WHAT IS EXPECTED: Transcribe, word for word, the line containing "middle mcp: (203, 152)" and each line following it through the end of the listing below. Omit all other lines.

DATA SECTION:
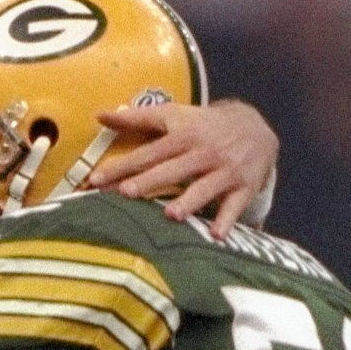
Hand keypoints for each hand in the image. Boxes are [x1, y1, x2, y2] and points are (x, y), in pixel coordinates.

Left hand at [92, 100, 278, 233]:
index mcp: (183, 136)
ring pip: (205, 187)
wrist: (254, 126)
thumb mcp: (174, 115)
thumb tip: (100, 115)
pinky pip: (235, 206)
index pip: (148, 152)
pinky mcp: (243, 187)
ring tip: (171, 215)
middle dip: (150, 181)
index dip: (122, 165)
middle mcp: (203, 152)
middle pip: (173, 168)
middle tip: (126, 193)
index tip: (96, 180)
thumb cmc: (203, 125)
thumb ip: (136, 118)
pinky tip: (215, 235)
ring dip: (189, 201)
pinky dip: (227, 220)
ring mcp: (224, 170)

EXERCISE RESPONSE:
middle mcp: (203, 152)
middle pip: (173, 168)
middle tip: (126, 193)
index tip: (96, 180)
thumb cmc: (203, 125)
thumb ip: (136, 118)
pinky tip: (215, 235)
ring dip: (189, 201)
pinky dip: (227, 220)
ring mcp: (224, 170)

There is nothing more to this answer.